■ Activity:
Copy out the lines from the entries below, starting at the line with "Ларин Артем Валерьевич учитель истории и" and continuing up to and including the line with "используется моделирование. Как", keeping every character unchanged.

■ Dataset excerpts:
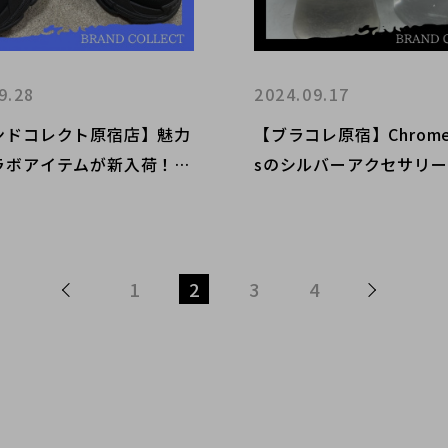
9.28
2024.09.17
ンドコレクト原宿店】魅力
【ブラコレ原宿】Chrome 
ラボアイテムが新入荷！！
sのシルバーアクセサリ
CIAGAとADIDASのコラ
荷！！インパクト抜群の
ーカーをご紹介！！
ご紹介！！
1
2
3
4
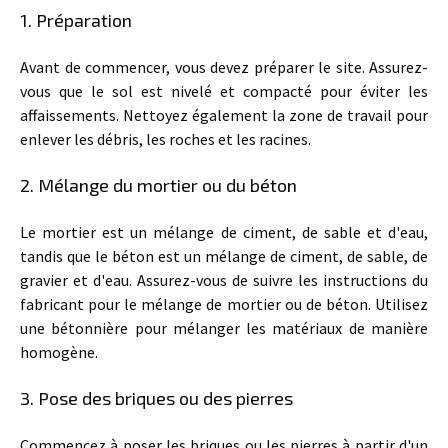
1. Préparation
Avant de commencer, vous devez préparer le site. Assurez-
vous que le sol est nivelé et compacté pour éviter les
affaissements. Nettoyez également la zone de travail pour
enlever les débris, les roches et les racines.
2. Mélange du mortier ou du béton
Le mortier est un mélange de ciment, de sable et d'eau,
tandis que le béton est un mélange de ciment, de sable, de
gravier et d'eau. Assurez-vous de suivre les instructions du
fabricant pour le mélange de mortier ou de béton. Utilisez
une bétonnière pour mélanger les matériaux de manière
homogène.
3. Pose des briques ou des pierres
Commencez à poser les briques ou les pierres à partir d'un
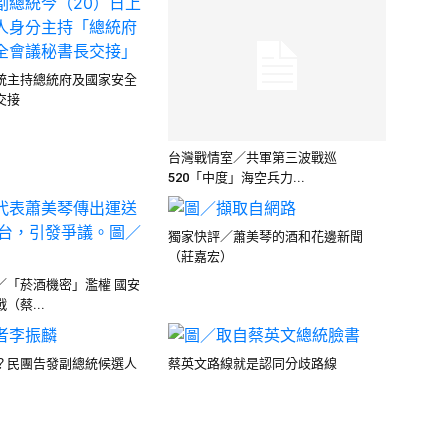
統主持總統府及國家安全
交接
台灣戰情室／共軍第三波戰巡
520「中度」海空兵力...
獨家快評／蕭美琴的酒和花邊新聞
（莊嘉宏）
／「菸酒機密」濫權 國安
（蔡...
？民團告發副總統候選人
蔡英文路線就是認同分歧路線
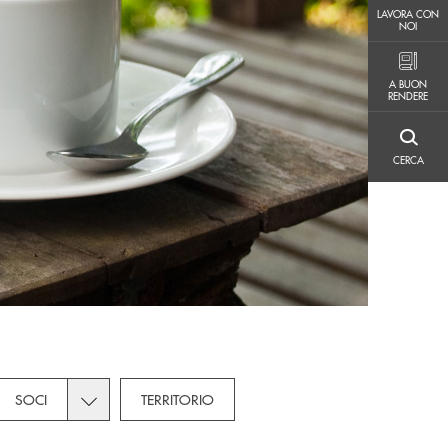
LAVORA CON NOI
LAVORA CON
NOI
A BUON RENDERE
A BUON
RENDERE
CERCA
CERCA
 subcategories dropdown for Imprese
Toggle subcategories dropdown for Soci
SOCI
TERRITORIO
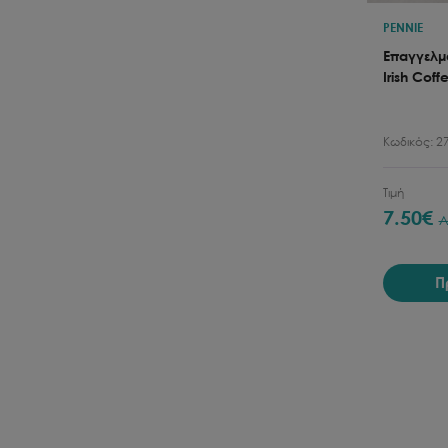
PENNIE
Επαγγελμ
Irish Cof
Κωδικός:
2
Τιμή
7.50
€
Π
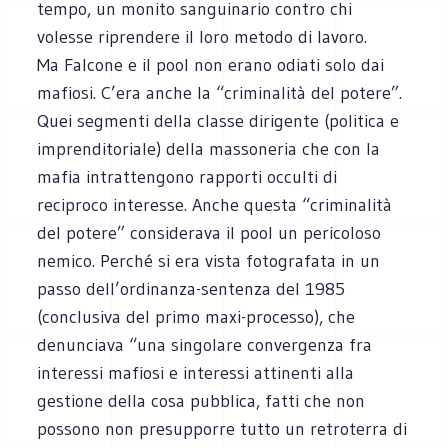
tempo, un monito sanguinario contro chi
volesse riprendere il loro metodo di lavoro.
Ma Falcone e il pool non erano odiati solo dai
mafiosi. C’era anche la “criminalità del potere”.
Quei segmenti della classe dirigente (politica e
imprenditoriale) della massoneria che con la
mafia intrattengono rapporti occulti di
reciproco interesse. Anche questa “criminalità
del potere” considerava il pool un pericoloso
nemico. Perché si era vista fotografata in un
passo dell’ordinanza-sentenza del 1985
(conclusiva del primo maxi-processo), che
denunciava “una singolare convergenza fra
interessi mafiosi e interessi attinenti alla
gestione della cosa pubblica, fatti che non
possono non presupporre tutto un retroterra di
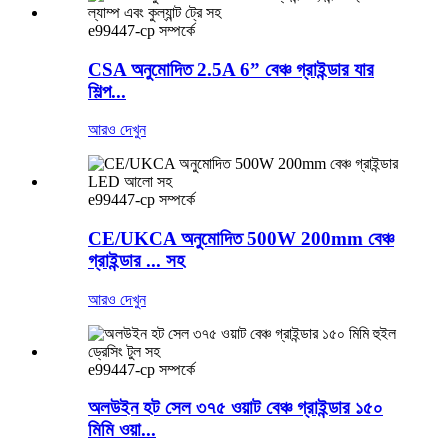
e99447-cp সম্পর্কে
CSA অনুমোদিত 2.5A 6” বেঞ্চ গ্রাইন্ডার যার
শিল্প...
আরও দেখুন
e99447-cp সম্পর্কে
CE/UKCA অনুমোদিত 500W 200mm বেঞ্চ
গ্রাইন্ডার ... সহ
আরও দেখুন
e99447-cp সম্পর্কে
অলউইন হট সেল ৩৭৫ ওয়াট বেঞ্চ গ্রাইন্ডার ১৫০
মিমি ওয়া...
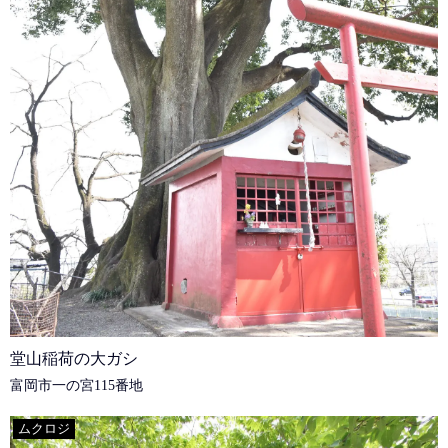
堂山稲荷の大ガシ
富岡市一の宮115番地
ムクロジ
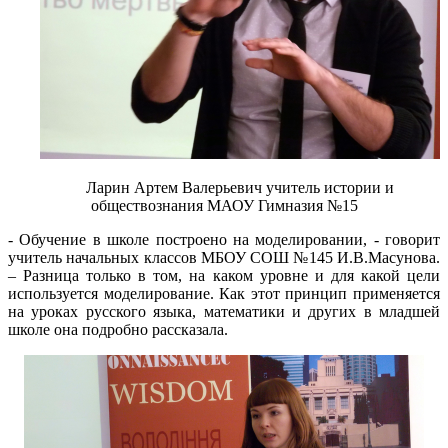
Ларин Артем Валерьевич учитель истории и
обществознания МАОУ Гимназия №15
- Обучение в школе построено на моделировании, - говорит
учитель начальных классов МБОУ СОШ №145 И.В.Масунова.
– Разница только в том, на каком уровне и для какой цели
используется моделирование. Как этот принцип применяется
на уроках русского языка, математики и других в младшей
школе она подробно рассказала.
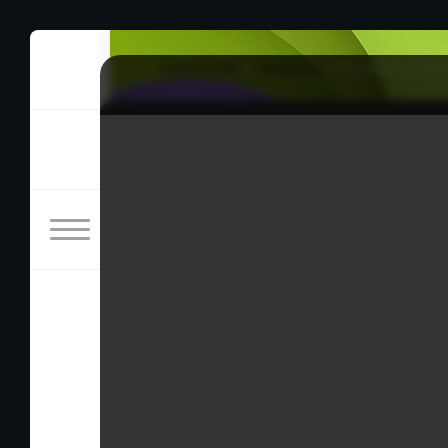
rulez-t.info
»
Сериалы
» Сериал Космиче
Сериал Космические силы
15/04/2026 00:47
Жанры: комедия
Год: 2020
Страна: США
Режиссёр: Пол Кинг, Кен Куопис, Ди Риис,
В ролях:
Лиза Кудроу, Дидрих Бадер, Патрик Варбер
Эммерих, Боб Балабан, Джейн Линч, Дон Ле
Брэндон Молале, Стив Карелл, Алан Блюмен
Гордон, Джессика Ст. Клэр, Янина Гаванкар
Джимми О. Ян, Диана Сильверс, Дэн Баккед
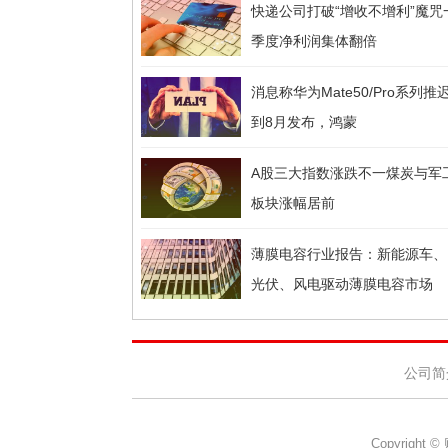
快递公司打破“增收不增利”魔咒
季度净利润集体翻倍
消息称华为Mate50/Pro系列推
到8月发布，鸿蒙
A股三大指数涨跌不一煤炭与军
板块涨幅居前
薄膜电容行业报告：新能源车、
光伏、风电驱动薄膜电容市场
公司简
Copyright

---

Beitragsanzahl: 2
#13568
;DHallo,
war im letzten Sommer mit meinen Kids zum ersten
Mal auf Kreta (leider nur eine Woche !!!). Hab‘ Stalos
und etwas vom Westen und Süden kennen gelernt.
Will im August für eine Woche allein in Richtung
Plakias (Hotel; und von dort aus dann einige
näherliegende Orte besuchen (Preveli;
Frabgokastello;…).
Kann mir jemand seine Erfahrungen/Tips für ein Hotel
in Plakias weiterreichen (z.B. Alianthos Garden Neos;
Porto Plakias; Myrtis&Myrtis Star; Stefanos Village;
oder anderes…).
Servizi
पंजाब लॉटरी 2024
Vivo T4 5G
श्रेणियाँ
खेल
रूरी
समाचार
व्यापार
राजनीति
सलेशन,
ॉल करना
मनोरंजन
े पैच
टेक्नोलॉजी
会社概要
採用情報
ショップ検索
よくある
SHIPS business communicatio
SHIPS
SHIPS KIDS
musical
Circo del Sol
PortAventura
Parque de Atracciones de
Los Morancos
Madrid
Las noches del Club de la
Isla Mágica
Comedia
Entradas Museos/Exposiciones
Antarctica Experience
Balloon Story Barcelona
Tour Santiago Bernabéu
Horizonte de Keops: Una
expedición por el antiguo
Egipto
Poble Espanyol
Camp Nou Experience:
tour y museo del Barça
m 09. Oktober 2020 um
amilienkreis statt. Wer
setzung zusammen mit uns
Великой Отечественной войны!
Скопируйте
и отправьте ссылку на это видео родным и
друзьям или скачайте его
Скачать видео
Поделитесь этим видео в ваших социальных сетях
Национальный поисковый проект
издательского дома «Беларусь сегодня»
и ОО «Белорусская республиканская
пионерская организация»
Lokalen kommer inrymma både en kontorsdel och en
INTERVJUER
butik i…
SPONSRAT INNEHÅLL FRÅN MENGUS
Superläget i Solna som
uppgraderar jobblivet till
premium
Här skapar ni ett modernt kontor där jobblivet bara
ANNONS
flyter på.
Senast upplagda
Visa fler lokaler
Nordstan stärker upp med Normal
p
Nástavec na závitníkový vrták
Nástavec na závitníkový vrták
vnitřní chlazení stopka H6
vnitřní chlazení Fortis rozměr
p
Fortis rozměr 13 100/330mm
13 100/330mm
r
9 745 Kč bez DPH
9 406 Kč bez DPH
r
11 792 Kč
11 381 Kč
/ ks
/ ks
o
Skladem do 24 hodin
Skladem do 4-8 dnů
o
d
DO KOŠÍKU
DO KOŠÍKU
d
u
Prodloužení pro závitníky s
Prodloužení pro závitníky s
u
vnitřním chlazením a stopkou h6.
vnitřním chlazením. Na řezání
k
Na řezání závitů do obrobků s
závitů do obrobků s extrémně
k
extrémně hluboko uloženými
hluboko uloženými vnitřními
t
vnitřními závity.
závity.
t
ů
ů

■ Written solution:
Ларин Артем Валерьевич учитель истории и
обществознания МАОУ Гимназия №15
- Обучение в школе построено на моделировании, - говорит
учитель начальных классов МБОУ СОШ №145 И.В.Масунова.
– Разница только в том, на каком уровне и для какой цели
используется моделирование. Как этот принцип применяется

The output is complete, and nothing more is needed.